▶ **WORK TASK**:
Leave every picture out, and write out the remaining entries exactly.

▶ **INPUT**:
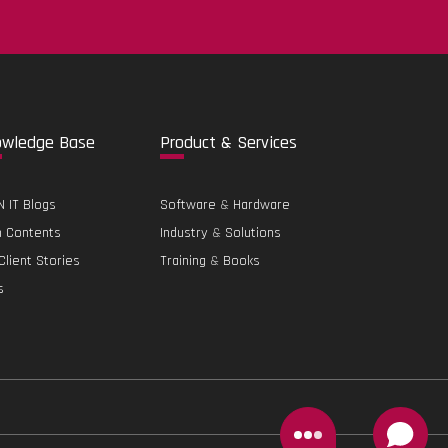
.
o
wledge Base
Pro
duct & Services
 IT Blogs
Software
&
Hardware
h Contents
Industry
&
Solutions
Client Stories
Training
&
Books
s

▶ **EXPECTED OUTPUT**:
.
o
wledge Base
Pro
duct & Services
 IT Blogs
Software
&
Hardware
h Contents
Industry
&
Solutions
Client Stories
Training
&
Books
s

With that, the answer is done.